Trump’s previous meeting in the White House with Turkish President Recep Tayyip Erdogan gave American sanction to the Ankara government’s war against secular Islam as envisaged by Kemal Ataturk. In a massive psychological warfare operation, Trump, who proclaimed his hostility to «radical Islamist terrorism» prior to his trip to Saudi Arabia and embrace of Erdogan, has, instead, embraced it.
Trump told his Saudi hosts and the Wahhabi potentates from Qatar, Bahrain, United Arab Emirates, and Kuwait who gathered in Riyadh that «the path to peace begins right here». Riyadh was also the path crossed by many of the terrorists who have attacked the United States and other nations, including on September 11, 2001. Iranian Foreign Minister Mohammad Javad Zarif, whose nation was called a «promoter of terrorism» by Trump in Riyadh, issued a call for Trump to discuss with his Saudi friends ways to avoid them sponsoring another September 11th-like attack.
Trump’s rhetoric against Iran, Hezbollah, the Syrian government, the Yemeni Houthis, Hamas, and, given Trump’s strong support for the Bahraini Wahhabist regime, the majority Shi’as of Bahrain, could be taken as a call to arms for continued Saudi, Bahraini, Yemeni, Libyan, Syrian, Iraqi, Emirati, Qatari, Kuwaiti, Pakistani, Indonesian, Malaysian, and Sudanese repression of non-Sunnis within their countries. Trump signaled his support for continued Bahraini repression of its Shi’as by stating that the United States and Bahrain «have a wonderful relationship together, but there has been a little strain, but there won’t be strain with this administration».
Trump, in language befitting a religious fanatic, lumped together Shi’a Iran and Lebanese Shi’a members of Hezbollah with radical Sunni Al Qaeda and the Islamic State and exhorted the Arab and Muslim leaders gathered in Riyadh to «Drive them out! Drive them out of your places of worship. Drive them out of your communities. Drive them out of your holy land. And drive them out of this Earth».
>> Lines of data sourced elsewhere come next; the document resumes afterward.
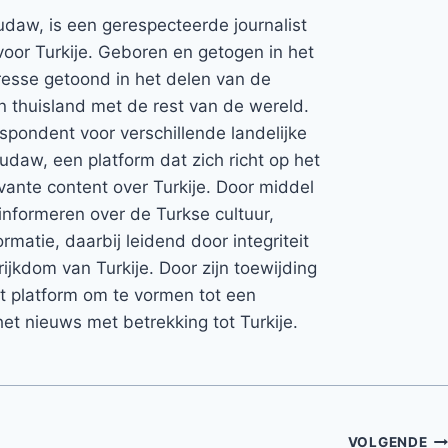
udaw, is een gerespecteerde journalist
voor Turkije. Geboren en getogen in het
teresse getoond in het delen van de
jn thuisland met de rest van de wereld.
espondent voor verschillende landelijke
Rudaw, een platform dat zich richt op het
vante content over Turkije. Door middel
informeren over de Turkse cultuur,
rmatie, daarbij leidend door integriteit
rijkdom van Turkije. Door zijn toewijding
et platform om te vormen tot een
et nieuws met betrekking tot Turkije.
VOLGENDE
In a display of sheer hypocrisy, Saudi Arabia and the United Arab Emirates pledged $100 million to Trump’s daughter’s «Women Entrepreneurs Fund». During the presidential campaign against Hillary Clinton, Trump tweeted biting criticism of the Clinton Fund, which received from Saudi Arabia and the UAE only about 25 percent of that received by the Ivanka Fund. Trump wrote, «Saudi Arabia and many of the countries that gave vast amounts of money to the Clinton Foundation want women as slaves and to kill gays. Hillary must return all the money from such countries!» For Trump. It was only an outrage when the Clintons accepted donations from Saudi Arabia and the UAE. Yet, when Ivanka Trump received three times as much money from the same countries, Trump was effusive in his praise of them. If Ivanka Trump wanted to help women entrepreneurs in Saudi Arabia, she could have told old King Salman to let them drive cars first.
Trump actually referred to Iran as a «terrorist safe harbor». Trump and his speech writer Miller completely ignored the fact that it was Saudi, Qatari, and Emirati funding, military, and other support that permitted the creation of Islamic State and other jihadist «safe harbors» in Raqqa, Syria; Mosul, Iraq; Derna, Libya; and Mukalla, South Yemen. While standing before Saudi, Turkish, and Qatari officials, Trump called Syrian President Bashar al Assad a «war criminal,» ignoring the fact that the Saudis, Turks, Qataris, and their client jihadist groups committed countless war crimes in Syria, Iraq, Yemen, and Libya.
At the end of his speech, Trump slipped and called King Salman «King Solomon». Trump, whose command of Biblical history is wanting, may want to know that King Solomon was known for wisdom and fairness. There was nothing wise or fair in Trump’s speech in Riyadh.